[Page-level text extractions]
---
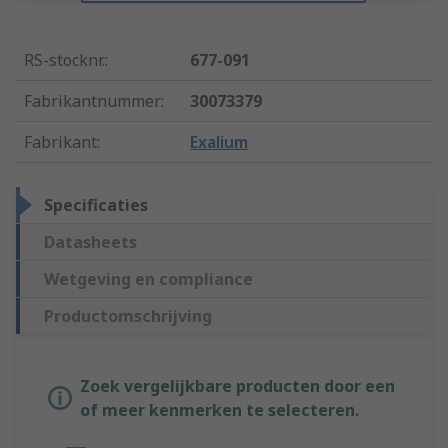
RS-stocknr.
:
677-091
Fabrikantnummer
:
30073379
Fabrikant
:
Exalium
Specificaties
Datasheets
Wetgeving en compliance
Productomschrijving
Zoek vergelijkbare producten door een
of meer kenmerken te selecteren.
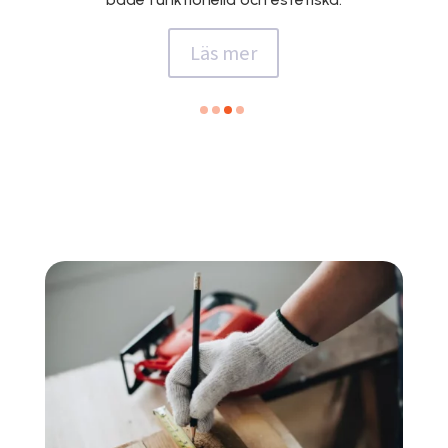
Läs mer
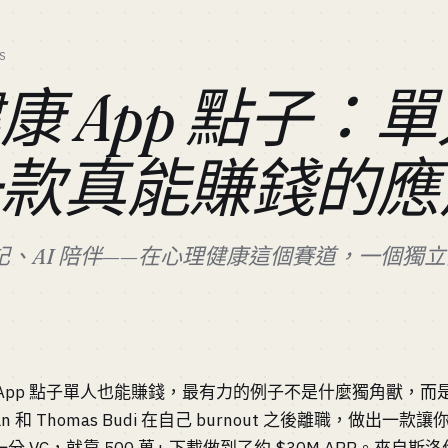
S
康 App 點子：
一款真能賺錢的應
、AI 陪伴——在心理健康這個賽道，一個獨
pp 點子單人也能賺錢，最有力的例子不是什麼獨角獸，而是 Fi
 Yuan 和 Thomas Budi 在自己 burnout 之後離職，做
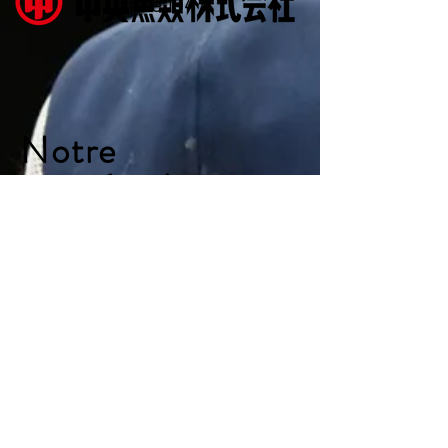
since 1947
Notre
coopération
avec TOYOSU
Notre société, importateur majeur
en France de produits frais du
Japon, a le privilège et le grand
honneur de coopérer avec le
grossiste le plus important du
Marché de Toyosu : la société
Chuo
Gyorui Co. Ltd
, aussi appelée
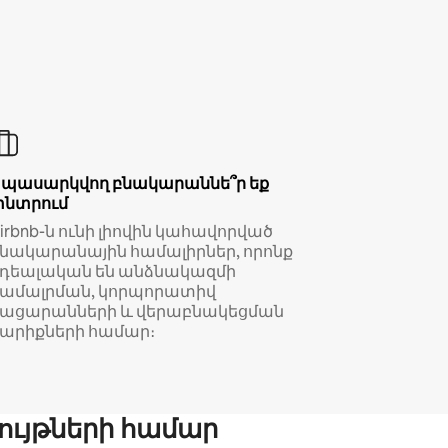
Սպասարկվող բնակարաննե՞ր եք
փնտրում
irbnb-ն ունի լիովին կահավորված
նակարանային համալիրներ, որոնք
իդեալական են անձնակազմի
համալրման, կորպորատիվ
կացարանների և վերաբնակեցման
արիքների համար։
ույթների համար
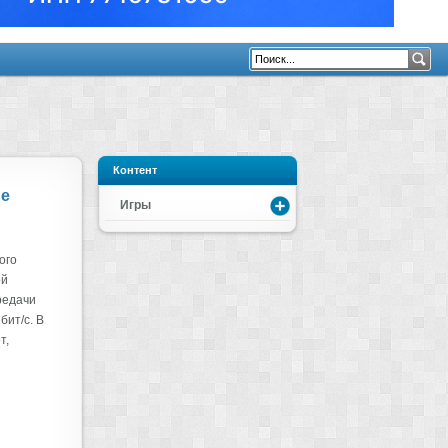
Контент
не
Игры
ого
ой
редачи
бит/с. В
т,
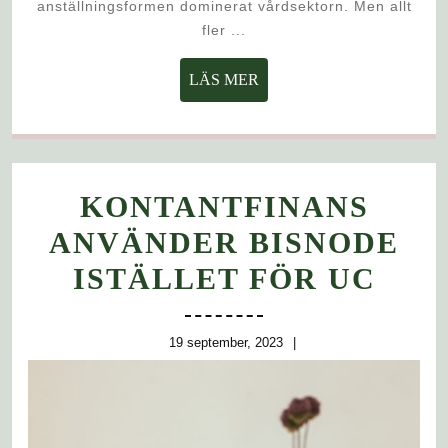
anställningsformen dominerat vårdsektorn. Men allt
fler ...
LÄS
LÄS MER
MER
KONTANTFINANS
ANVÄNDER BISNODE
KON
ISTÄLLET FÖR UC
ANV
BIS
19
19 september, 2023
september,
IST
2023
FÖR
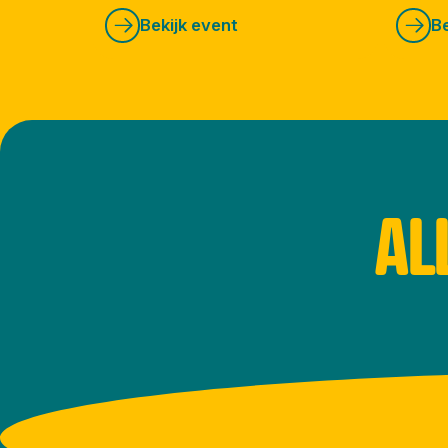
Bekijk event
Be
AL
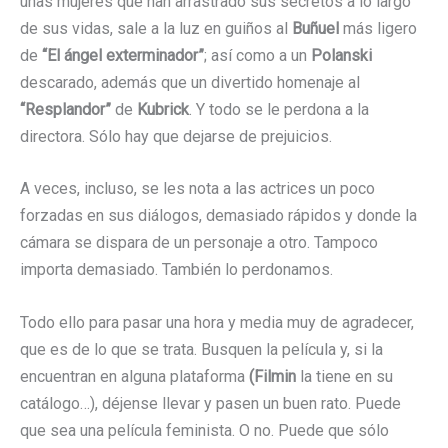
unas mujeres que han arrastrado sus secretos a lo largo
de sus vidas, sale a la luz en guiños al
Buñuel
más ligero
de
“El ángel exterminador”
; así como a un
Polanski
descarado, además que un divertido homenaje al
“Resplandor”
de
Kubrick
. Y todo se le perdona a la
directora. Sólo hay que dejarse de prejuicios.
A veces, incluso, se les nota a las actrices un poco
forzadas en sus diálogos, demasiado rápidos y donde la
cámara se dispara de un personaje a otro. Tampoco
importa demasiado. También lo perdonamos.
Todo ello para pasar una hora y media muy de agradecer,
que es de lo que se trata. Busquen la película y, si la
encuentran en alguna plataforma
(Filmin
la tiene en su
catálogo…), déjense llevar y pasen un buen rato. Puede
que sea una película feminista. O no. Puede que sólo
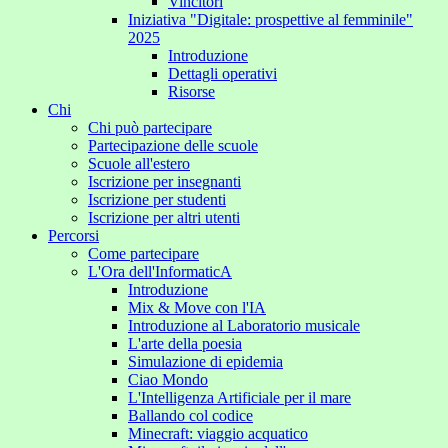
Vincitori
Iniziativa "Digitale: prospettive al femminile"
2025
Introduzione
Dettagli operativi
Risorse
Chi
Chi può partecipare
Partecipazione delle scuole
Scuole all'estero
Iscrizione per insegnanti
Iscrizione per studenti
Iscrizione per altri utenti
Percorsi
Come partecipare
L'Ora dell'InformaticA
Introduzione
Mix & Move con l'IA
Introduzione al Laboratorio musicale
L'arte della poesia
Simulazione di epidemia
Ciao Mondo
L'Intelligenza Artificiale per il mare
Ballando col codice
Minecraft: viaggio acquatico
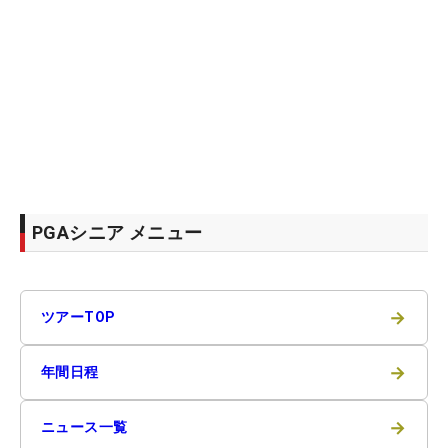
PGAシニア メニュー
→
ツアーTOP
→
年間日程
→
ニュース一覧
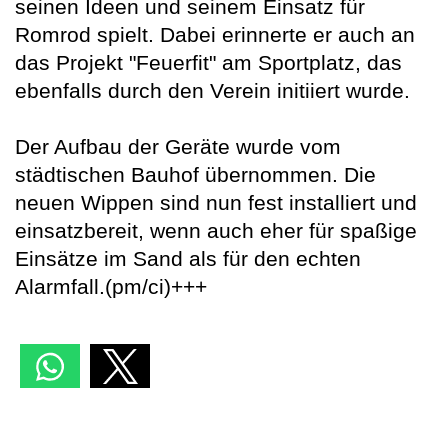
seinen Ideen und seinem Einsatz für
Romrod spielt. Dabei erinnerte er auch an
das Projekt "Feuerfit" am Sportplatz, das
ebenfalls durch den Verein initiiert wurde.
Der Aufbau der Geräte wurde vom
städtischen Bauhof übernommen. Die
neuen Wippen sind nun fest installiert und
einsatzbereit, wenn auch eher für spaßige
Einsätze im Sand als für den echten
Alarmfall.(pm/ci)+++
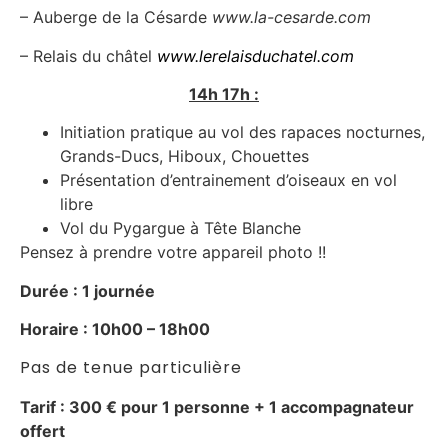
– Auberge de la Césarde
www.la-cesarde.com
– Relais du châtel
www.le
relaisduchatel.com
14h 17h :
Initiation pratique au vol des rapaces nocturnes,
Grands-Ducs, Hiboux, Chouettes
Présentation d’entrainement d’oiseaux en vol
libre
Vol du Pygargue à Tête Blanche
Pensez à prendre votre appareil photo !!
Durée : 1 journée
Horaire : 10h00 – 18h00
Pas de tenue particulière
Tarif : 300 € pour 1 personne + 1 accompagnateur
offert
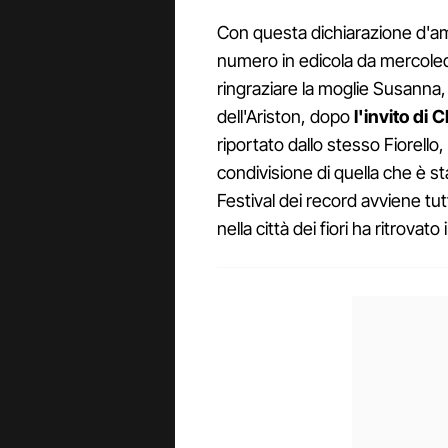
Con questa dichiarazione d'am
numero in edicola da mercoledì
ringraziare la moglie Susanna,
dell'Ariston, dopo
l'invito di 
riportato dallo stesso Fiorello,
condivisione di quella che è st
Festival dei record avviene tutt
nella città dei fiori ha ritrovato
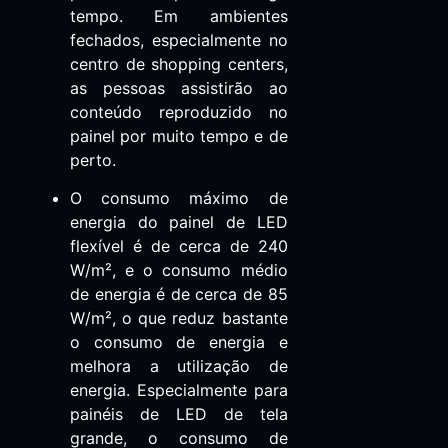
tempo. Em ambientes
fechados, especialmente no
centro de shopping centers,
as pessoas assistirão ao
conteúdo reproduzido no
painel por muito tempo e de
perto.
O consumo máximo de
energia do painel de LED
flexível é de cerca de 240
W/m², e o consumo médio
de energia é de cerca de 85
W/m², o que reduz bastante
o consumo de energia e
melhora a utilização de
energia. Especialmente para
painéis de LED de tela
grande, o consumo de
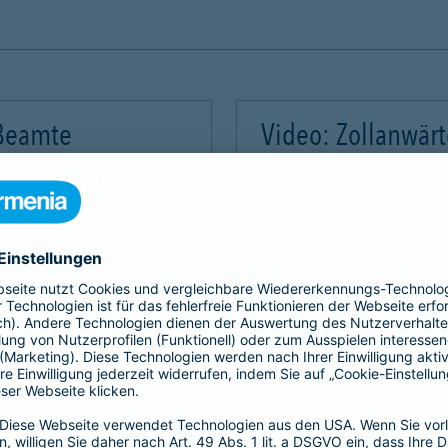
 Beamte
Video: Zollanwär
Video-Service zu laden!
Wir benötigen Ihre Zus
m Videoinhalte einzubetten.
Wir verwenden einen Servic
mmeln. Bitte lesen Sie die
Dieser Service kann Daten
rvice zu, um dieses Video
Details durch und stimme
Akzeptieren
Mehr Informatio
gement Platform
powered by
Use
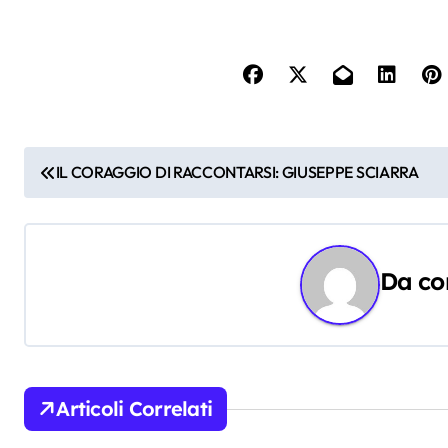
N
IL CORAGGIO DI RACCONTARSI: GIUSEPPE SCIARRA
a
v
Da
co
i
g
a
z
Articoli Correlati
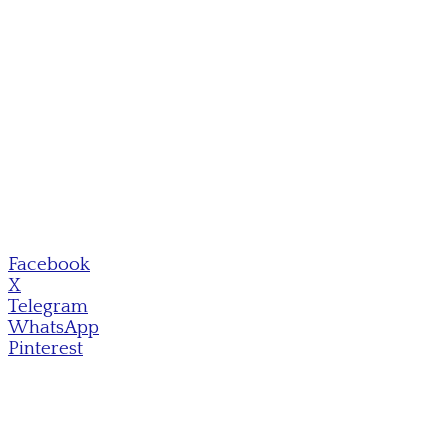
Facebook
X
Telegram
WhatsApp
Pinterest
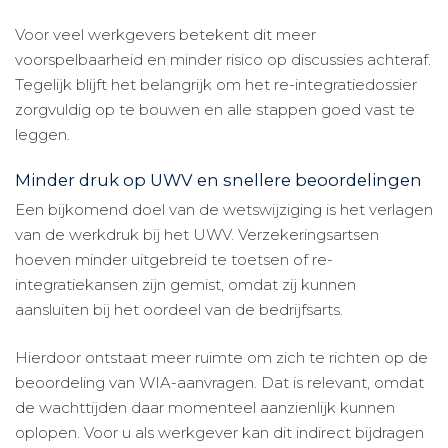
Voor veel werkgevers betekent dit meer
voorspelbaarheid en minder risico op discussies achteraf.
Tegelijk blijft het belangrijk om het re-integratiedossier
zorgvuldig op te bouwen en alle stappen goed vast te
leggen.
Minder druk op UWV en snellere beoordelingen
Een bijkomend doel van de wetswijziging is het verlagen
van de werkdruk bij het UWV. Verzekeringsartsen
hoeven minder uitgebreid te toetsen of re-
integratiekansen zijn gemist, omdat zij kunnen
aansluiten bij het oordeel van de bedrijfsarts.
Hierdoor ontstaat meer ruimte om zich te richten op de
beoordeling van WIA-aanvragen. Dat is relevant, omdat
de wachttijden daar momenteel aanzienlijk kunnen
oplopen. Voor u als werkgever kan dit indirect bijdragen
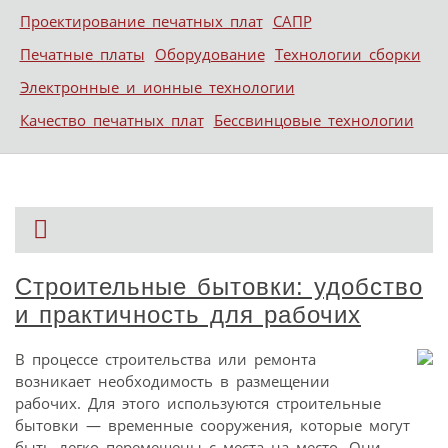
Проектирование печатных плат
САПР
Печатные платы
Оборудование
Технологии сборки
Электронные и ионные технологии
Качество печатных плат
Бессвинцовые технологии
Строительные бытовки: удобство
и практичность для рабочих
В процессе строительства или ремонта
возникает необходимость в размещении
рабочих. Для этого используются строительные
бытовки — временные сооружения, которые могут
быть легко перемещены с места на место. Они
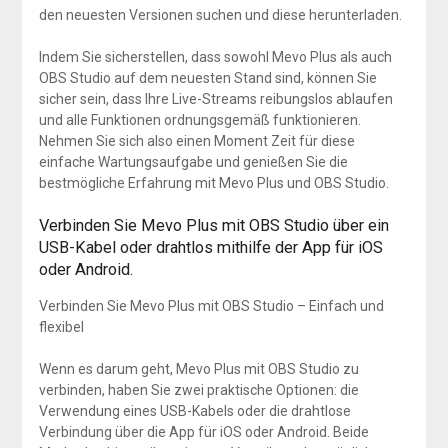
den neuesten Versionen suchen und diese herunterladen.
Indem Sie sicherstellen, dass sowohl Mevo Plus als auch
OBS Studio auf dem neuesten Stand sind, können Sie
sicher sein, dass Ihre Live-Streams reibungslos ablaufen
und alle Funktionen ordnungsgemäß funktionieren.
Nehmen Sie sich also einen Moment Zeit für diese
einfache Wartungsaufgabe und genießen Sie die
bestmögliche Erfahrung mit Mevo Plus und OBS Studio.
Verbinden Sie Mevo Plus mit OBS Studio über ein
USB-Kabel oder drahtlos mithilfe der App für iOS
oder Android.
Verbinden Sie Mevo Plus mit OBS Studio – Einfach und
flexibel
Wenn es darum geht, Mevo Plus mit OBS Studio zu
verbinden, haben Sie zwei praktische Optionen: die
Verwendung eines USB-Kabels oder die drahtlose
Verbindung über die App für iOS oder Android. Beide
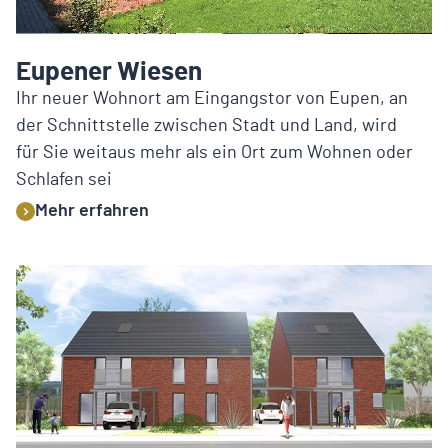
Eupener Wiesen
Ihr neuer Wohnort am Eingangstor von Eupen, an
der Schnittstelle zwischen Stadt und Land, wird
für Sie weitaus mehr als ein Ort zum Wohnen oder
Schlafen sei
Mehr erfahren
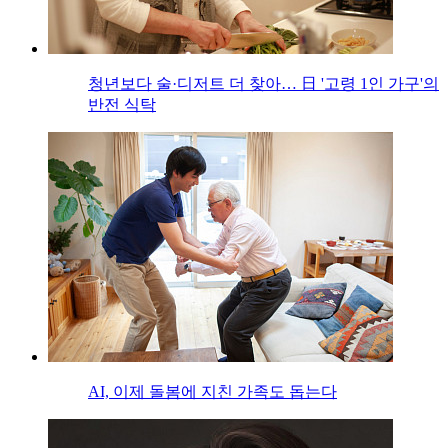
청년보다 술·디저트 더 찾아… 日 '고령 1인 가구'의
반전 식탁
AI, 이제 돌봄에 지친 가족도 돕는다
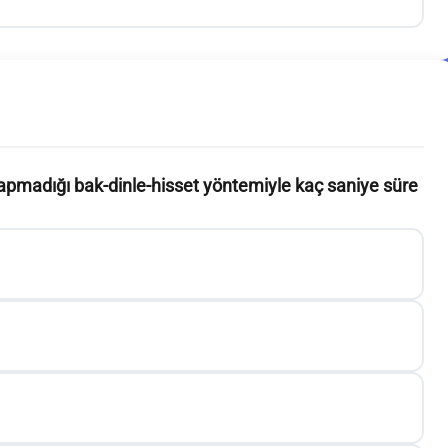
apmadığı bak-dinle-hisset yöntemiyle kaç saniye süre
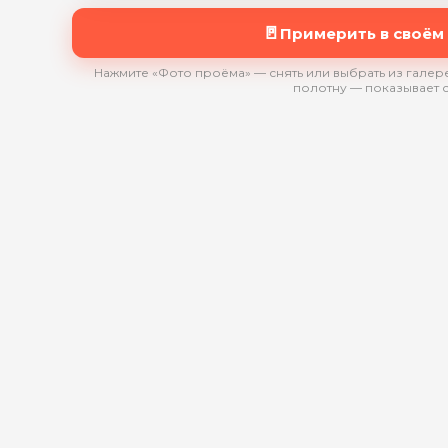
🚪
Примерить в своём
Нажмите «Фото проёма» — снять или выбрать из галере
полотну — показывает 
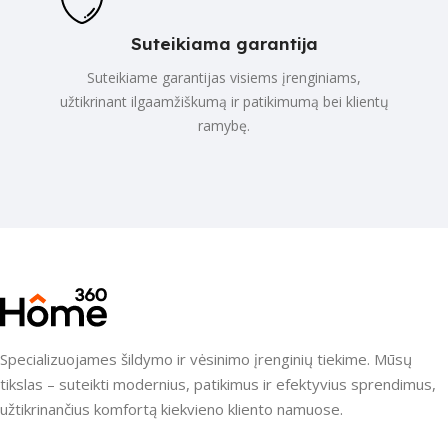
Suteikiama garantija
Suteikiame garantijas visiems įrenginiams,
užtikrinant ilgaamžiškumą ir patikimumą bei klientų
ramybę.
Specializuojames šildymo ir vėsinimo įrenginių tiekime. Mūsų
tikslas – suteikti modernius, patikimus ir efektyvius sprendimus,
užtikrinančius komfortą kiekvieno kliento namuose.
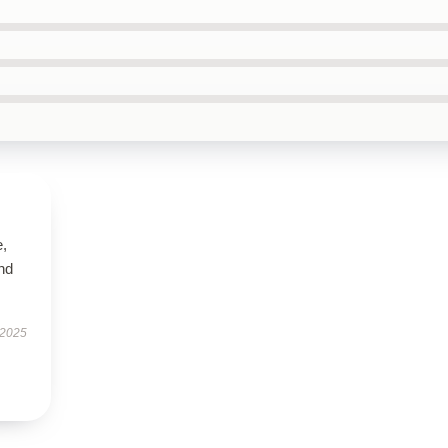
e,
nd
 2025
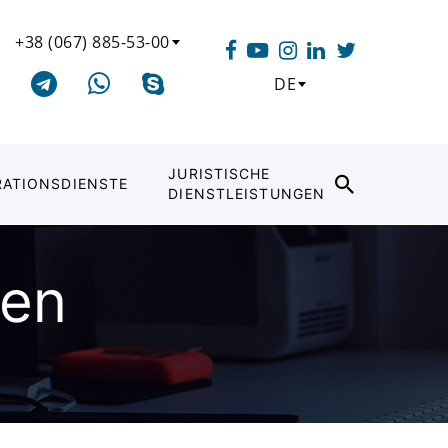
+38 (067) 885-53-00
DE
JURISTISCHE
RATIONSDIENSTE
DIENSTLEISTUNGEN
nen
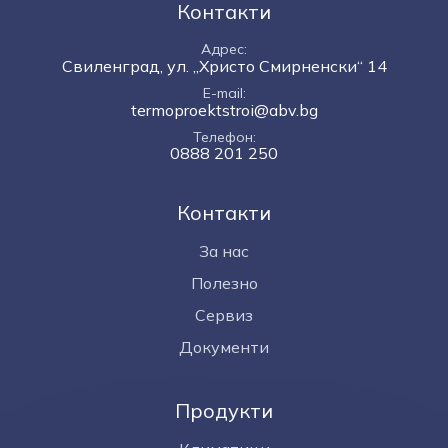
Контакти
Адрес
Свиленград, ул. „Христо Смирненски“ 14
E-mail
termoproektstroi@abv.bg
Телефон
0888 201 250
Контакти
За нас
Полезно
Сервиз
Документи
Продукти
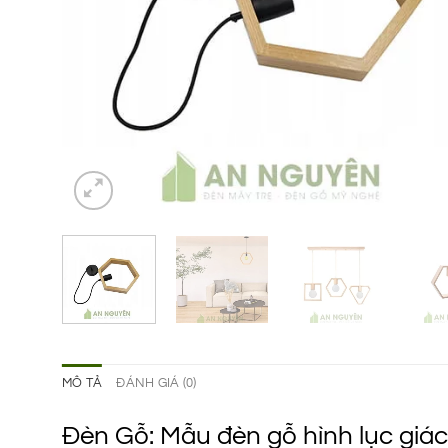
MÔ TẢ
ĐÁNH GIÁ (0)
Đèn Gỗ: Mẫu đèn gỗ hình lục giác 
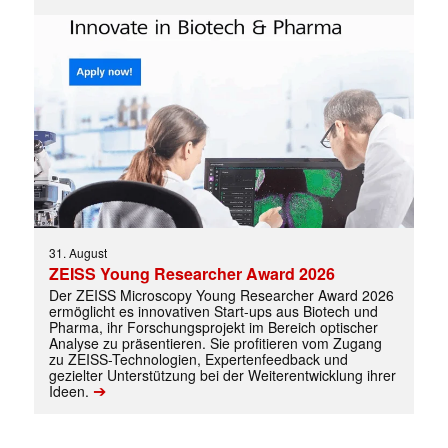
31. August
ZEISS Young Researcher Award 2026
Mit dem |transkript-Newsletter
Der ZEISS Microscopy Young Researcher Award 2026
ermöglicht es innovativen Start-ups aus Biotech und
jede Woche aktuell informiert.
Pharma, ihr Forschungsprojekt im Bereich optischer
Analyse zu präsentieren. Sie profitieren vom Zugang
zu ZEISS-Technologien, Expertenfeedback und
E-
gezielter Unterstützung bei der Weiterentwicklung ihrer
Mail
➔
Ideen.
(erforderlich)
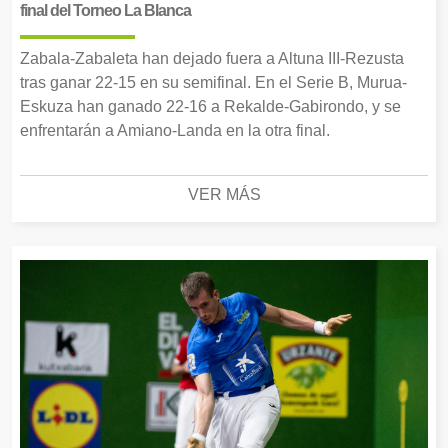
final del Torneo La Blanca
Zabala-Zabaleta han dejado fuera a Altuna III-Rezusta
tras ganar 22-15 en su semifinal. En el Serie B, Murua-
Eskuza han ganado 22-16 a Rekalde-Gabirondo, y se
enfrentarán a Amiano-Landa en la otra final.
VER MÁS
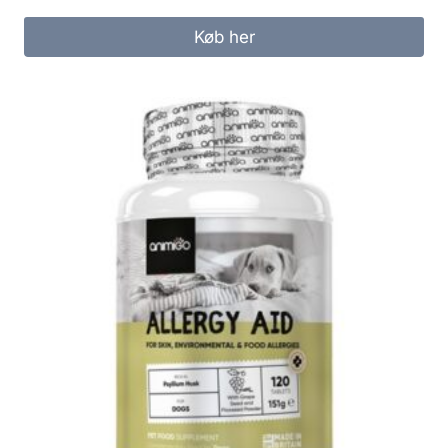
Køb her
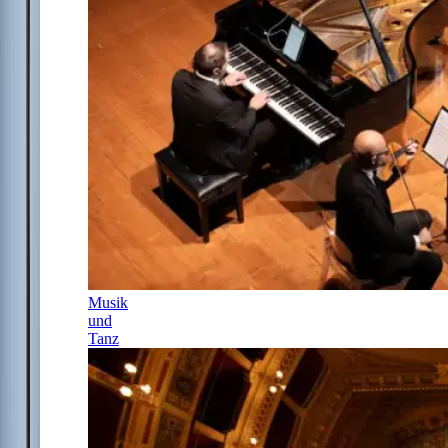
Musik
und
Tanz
---
#### Exercise brief:
Transcribe only this stretch of the data: the line with "Todo ello para", the line with "Chi può partecipare", and every line in between. Leave out the pictures.

#### Exercise response:
Todo ello para pasar una hora y media muy de agradecer,
que es de lo que se trata. Busquen la película y, si la
encuentran en alguna plataforma
(Filmin
la tiene en su
catálogo…), déjense llevar y pasen un buen rato. Puede
que sea una película feminista. O no. Puede que sólo
Vincitori
Iniziativa "Digitale: prospettive al femminile"
2025
Introduzione
Dettagli operativi
Risorse
Chi
Chi può partecipare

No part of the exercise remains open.